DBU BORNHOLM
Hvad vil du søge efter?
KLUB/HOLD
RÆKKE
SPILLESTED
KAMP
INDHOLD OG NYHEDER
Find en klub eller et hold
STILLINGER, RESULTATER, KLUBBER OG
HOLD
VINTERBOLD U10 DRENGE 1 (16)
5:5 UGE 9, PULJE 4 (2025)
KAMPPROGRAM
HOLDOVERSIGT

__________

**What is expected:** Set out each line of the data above as a numbered list, omitting any blank lines.

**Expected answer:**
1. DBU BORNHOLM
2. Hvad vil du søge efter?
3. KLUB/HOLD
4. RÆKKE
5. SPILLESTED
6. KAMP
7. INDHOLD OG NYHEDER
8. Find en klub eller et hold
9. STILLINGER, RESULTATER, KLUBBER OG
10. HOLD
11. VINTERBOLD U10 DRENGE 1 (16)
12. 5:5 UGE 9, PULJE 4 (2025)
13. KAMPPROGRAM
14. HOLDOVERSIGT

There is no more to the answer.